# Looking for pico - fish



## Sunstar (Jul 29, 2008)

my tank is super tiny, and I was thinking of something very very small, blenny's or something. Maybe a white tipped reef shark  1.5 gallon. I do have a 10 as backup.


----------



## Bullet (Apr 19, 2014)

I suggest a Yellow clown goby or neon goby 
Both stay small and have tons of personality !


----------



## Sunstar (Jul 29, 2008)

do either of those by chance partner with a pistol?


----------



## Bullet (Apr 19, 2014)

Nope neither of these gobys go with pistol shrimps but that might be a good selection for your smal tank 

Generally the pistol shrimp goby types are classed as prawn gobys and the following genera are noted as having symbioses with shrimp: Amblyeleotris, Ctenogobiops, Cryptocentrus, Stonogobiops, Vanderhorstia, Tomiamichthys and Mahidolia.


----------



## Sunstar (Jul 29, 2008)

I'll consider those gobies, neons seem pretty


----------



## teemee (Aug 29, 2009)

here are a bunch you can try - what I plan to put in my pico - not all of because it won't be easy to find them, but:
Gum drop coral croucher
Panda goby 
trimma goby
eviota goby
white cap goby (with pistol shrimp)
Flaming prawn goby
pygmy dart fish
pygmy pink streak wrasse
red spot cardinal

inverts:
pederson anemone shrimp
porcelain crab
sexy shrimp

plenty of things for you to look at


----------



## Sunstar (Jul 29, 2008)

Sexy and Porcelain crabs are two inverts I am considering. 

Pistols appeal to me, but I still might get that for my 10 gallon when I get it sorted out.


----------



## Sunstar (Jul 29, 2008)

I chose a neon, it is so adorable <3


----------



## Bullet (Apr 19, 2014)

Nice choice !
I love mine - beautiful fish with lots of personality


----------



## Sunstar (Jul 29, 2008)

Yeah mine has decided to hang out behind my mag float









I guess it is time to update my thread... I shall do that tomorrow hopefully when everything is less pissed off.

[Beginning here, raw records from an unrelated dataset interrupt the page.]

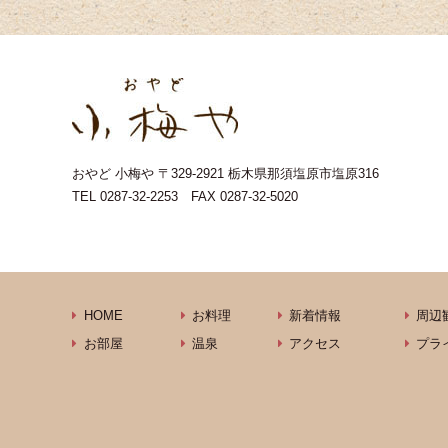
おやど 小梅や
〒329-2921 栃木県那須塩原市塩原316
TEL
0287-32-2253
FAX 0287-32-5020
HOME
お料理
新着情報
周辺
お部屋
温泉
アクセス
プラ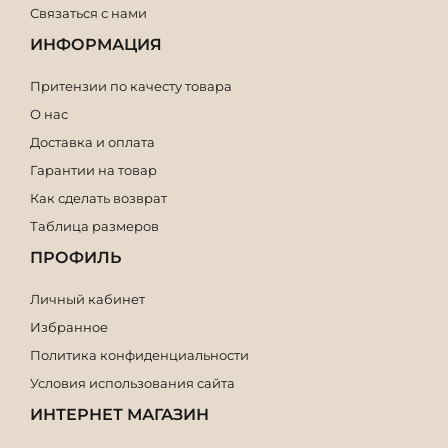
Связаться с нами
ИНФОРМАЦИЯ
Притензии по качесту товара
О нас
Доставка и оплата
Гарантии на товар
Как сделать возврат
Таблица размеров
ПРОФИЛЬ
Личный кабинет
Избранное
Политика конфиденциальности
Условия использования сайта
ИНТЕРНЕТ МАГАЗИН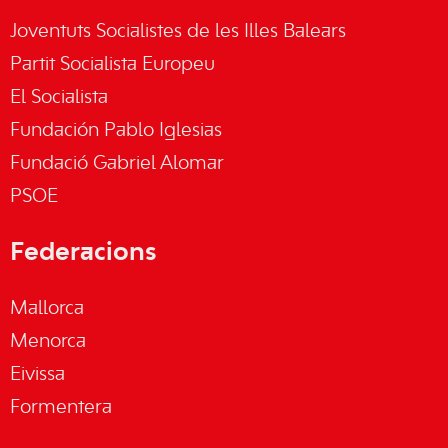
Joventuts Socialistes de les Illes Balears
Partit Socialista Europeu
El Socialista
Fundación Pablo Iglesias
Fundació Gabriel Alomar
PSOE
Federacions
Mallorca
Menorca
Eivissa
Formentera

I just did a WC.


----------



## teemee (Aug 29, 2009)

if you're interested in something extra special, some white capped gobies are on their way into town...


----------



## Sunstar (Jul 29, 2008)

I'd love to, but I gotta sit laurels for a bit. Any idea the cost?


----------



## teemee (Aug 29, 2009)

i think 150ish...


----------



## Sunstar (Jul 29, 2008)

bit out of my range at the moment.


----------



## Bullet (Apr 19, 2014)

Another suggestion for pico size fish 

I picked up a beautiful tail spot blenny at Coral Reef Shop 
Gets along with everyone in my tank including my neon goby 
The blenny is small now 1.5 inches and very bold - always swimming around and eats frozen brine, mysis and flakes 
What a character ! Cute fish !


----------



## Taipan (Feb 12, 2012)

Rumour has it.....member: "TeeMee" might have some new additions to her display(s) this evening.....


----------



## Bullet (Apr 19, 2014)

Taipan said:


> Rumour has it.....member: "TeeMee" might have some new additions to her display(s) this evening.....


How does he do it ?!!


----------



## Sunstar (Jul 29, 2008)

I posted pics in my thread. cross posting this of my new goby. So so so cute.


----------



## goobafish (Jan 27, 2015)

I just picked up a Neon Eviota yesterday, so cute. What about one of these guys? griessingeri goby. 



I've got 3, one is adult sized and in a 20 gallon, and I have two small ones (relative ) in a pico frag tank. They are extremely hardy for something that looks so fragile.


----------